» **WORK REQUEST**
Can you change every "Перейти в магазин" in these lines to "Go to store" and leave everything else the same?
+++ SOURCE DATA
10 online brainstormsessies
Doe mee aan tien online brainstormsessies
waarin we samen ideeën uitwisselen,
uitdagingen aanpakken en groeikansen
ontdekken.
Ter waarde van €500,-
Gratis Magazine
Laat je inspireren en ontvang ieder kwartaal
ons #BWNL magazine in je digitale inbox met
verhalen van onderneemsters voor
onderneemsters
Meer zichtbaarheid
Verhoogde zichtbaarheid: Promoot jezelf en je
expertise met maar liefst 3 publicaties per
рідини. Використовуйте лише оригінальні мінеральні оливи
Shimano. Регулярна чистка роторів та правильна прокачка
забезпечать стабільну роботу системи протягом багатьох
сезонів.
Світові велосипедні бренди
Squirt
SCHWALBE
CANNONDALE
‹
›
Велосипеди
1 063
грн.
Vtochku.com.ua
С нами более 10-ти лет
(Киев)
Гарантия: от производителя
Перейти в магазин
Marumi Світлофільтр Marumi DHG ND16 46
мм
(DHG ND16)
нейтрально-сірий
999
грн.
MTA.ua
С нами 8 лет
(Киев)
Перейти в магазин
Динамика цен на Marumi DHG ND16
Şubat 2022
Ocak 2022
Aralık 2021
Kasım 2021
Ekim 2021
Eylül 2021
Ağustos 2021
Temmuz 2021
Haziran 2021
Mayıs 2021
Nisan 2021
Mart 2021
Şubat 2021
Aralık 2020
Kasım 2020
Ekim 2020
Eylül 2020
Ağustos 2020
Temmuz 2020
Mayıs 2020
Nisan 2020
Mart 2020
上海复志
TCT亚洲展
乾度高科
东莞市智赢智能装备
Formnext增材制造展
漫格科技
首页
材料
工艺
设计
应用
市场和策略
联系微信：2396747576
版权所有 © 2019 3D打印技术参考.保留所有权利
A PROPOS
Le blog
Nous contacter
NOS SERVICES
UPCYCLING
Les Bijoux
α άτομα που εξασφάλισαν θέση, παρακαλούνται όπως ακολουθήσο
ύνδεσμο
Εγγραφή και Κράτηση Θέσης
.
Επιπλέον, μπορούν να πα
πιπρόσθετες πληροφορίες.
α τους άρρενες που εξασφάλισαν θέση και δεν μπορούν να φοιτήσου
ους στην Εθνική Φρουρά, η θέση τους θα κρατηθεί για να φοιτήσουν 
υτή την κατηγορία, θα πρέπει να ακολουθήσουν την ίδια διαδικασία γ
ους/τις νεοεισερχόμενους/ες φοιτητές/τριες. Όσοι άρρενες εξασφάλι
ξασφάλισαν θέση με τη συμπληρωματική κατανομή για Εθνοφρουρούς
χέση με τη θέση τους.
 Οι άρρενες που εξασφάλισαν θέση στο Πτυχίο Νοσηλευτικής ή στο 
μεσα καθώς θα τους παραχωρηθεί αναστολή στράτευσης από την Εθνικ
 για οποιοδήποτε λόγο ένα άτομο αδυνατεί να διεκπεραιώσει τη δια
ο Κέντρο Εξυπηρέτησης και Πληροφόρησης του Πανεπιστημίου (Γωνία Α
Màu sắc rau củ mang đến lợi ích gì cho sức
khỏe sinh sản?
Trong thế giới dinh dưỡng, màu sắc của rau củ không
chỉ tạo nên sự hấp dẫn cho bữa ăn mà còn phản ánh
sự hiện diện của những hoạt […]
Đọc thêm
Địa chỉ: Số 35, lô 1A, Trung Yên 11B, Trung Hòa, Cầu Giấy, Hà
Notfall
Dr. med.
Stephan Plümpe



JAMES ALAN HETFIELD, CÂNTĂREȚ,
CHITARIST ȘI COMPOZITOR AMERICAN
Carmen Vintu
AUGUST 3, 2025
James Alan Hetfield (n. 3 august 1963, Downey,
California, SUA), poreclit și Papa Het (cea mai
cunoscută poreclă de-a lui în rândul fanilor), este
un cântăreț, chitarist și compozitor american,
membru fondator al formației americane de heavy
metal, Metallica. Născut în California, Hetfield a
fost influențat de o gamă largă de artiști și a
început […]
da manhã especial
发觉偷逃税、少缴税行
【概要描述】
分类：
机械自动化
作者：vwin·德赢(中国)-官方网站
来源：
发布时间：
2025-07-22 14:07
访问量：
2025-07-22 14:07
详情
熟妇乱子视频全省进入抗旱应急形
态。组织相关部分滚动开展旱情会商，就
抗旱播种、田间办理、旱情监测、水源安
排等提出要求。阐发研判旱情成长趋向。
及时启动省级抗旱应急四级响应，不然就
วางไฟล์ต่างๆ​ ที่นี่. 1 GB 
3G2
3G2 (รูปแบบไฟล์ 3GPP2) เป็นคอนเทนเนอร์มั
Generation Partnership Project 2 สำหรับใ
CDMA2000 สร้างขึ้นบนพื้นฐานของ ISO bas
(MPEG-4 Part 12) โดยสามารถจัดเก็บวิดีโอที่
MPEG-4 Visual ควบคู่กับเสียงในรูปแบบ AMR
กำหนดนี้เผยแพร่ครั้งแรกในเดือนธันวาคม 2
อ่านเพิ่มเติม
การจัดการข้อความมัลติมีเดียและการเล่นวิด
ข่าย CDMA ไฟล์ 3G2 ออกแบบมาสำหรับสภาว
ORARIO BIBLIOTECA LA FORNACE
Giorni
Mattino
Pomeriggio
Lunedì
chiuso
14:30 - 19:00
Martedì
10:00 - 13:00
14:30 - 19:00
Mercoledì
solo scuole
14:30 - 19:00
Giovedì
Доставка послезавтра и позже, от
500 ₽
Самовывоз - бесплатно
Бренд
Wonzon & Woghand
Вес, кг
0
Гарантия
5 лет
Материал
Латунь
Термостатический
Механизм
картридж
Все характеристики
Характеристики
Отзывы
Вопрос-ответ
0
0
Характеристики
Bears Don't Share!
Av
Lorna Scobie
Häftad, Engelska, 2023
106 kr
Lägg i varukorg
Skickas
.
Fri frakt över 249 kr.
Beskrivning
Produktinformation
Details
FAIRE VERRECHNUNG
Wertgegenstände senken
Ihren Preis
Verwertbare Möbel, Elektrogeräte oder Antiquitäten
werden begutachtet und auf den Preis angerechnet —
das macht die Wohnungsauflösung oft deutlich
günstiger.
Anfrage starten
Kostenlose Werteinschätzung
++++++
» **ANSWER BELOW**
10 online brainstormsessies
Doe mee aan tien online brainstormsessies
waarin we samen ideeën uitwisselen,
uitdagingen aanpakken en groeikansen
ontdekken.
Ter waarde van €500,-
Gratis Magazine
Laat je inspireren en ontvang ieder kwartaal
ons #BWNL magazine in je digitale inbox met
verhalen van onderneemsters voor
onderneemsters
Meer zichtbaarheid
Verhoogde zichtbaarheid: Promoot jezelf en je
expertise met maar liefst 3 publicaties per
рідини. Використовуйте лише оригінальні мінеральні оливи
Shimano. Регулярна чистка роторів та правильна прокачка
забезпечать стабільну роботу системи протягом багатьох
сезонів.
Світові велосипедні бренди
Squirt
SCHWALBE
CANNONDALE
‹
›
Велосипеди
1 063
грн.
Vtochku.com.ua
С нами более 10-ти лет
(Киев)
Гарантия: от производителя
Go to store
Marumi Світлофільтр Marumi DHG ND16 46
мм
(DHG ND16)
нейтрально-сірий
999
грн.
MTA.ua
С нами 8 лет
(Киев)
Go to store
Динамика цен на Marumi DHG ND16
Şubat 2022
Ocak 2022
Aralık 2021
Kasım 2021
Ekim 2021
Eylül 2021
Ağustos 2021
Temmuz 2021
Haziran 2021
Mayıs 2021
Nisan 2021
Mart 2021
Şubat 2021
Aralık 2020
Kasım 2020
Ekim 2020
Eylül 2020
Ağustos 2020
Temmuz 2020
Mayıs 2020
Nisan 2020
Mart 2020
上海复志
TCT亚洲展
乾度高科
东莞市智赢智能装备
Formnext增材制造展
漫格科技
首页
材料
工艺
设计
应用
市场和策略
联系微信：2396747576
版权所有 © 2019 3D打印技术参考.保留所有权利
A PROPOS
Le blog
Nous contacter
NOS SERVICES
UPCYCLING
Les Bijoux
α άτομα που εξασφάλισαν θέση, παρακαλούνται όπως ακολουθήσο
ύνδεσμο
Εγγραφή και Κράτηση Θέσης
.
Επιπλέον, μπορούν να πα
πιπρόσθετες πληροφορίες.
α τους άρρενες που εξασφάλισαν θέση και δεν μπορούν να φοιτήσου
ους στην Εθνική Φρουρά, η θέση τους θα κρατηθεί για να φοιτήσουν 
υτή την κατηγορία, θα πρέπει να ακολουθήσουν την ίδια διαδικασία γ
ους/τις νεοεισερχόμενους/ες φοιτητές/τριες. Όσοι άρρενες εξασφάλι
ξασφάλισαν θέση με τη συμπληρωματική κατανομή για Εθνοφρουρούς
χέση με τη θέση τους.
 Οι άρρενες που εξασφάλισαν θέση στο Πτυχίο Νοσηλευτικής ή στο 
μεσα καθώς θα τους παραχωρηθεί αναστολή στράτευσης από την Εθνικ
 για οποιοδήποτε λόγο ένα άτομο αδυνατεί να διεκπεραιώσει τη δια
ο Κέντρο Εξυπηρέτησης και Πληροφόρησης του Πανεπιστημίου (Γωνία Α
Màu sắc rau củ mang đến lợi ích gì cho sức
khỏe sinh sản?
Trong thế giới dinh dưỡng, màu sắc của rau củ không
chỉ tạo nên sự hấp dẫn cho bữa ăn mà còn phản ánh
sự hiện diện của những hoạt […]
Đọc thêm
Địa chỉ: Số 35, lô 1A, Trung Yên 11B, Trung Hòa, Cầu Giấy, Hà
Notfall
Dr. med.
Stephan Plümpe



JAMES ALAN HETFIELD, CÂNTĂREȚ,
CHITARIST ȘI COMPOZITOR AMERICAN
Carmen Vintu
AUGUST 3, 2025
James Alan Hetfield (n. 3 august 1963, Downey,
California, SUA), poreclit și Papa Het (cea mai
cunoscută poreclă de-a lui în rândul fanilor), este
un cântăreț, chitarist și compozitor american,
membru fondator al formației americane de heavy
metal, Metallica. Născut în California, Hetfield a
fost influențat de o gamă largă de artiști și a
început […]
da manhã especial
发觉偷逃税、少缴税行
【概要描述】
分类：
机械自动化
作者：vwin·德赢(中国)-官方网站
来源：
发布时间：
2025-07-22 14:07
访问量：
2025-07-22 14:07
详情
熟妇乱子视频全省进入抗旱应急形
态。组织相关部分滚动开展旱情会商，就
抗旱播种、田间办理、旱情监测、水源安
排等提出要求。阐发研判旱情成长趋向。
及时启动省级抗旱应急四级响应，不然就
วางไฟล์ต่างๆ​ ที่นี่. 1 GB 
3G2
3G2 (รูปแบบไฟล์ 3GPP2) เป็นคอนเทนเนอร์มั
Generation Partnership Project 2 สำหรับใ
CDMA2000 สร้างขึ้นบนพื้นฐานของ ISO bas
(MPEG-4 Part 12) โดยสามารถจัดเก็บวิดีโอที่
MPEG-4 Visual ควบคู่กับเสียงในรูปแบบ AMR
กำหนดนี้เผยแพร่ครั้งแรกในเดือนธันวาคม 2
อ่านเพิ่มเติม
การจัดการข้อความมัลติมีเดียและการเล่นวิด
ข่าย CDMA ไฟล์ 3G2 ออกแบบมาสำหรับสภาว
ORARIO BIBLIOTECA LA FORNACE
Giorni
Mattino
Pomeriggio
Lunedì
chiuso
14:30 - 19:00
Martedì
10:00 - 13:00
14:30 - 19:00
Mercoledì
solo scuole
14:30 - 19:00
Giovedì
Доставка послезавтра и позже, от
500 ₽
Самовывоз - бесплатно
Бренд
Wonzon & Woghand
Вес, кг
0
Гарантия
5 лет
Материал
Латунь
Термостатический
Механизм
картридж
Все характеристики
Характеристики
Отзывы
Вопрос-ответ
0
0
Характеристики
Bears Don't Share!
Av
Lorna Scobie
Häftad, Engelska, 2023
106 kr
Lägg i varukorg
Skickas
.
Fri frakt över 249 kr.
Beskrivning
Produktinformation
Details
FAIRE VERRECHNUNG
Wertgegenstände senken
Ihren Preis
Verwertbare Möbel, Elektrogeräte oder Antiquitäten
werden begutachtet und auf den Preis angerechnet —
das macht die Wohnungsauflösung oft deutlich
günstiger.
Anfrage starten
Kostenlose Werteinschätzung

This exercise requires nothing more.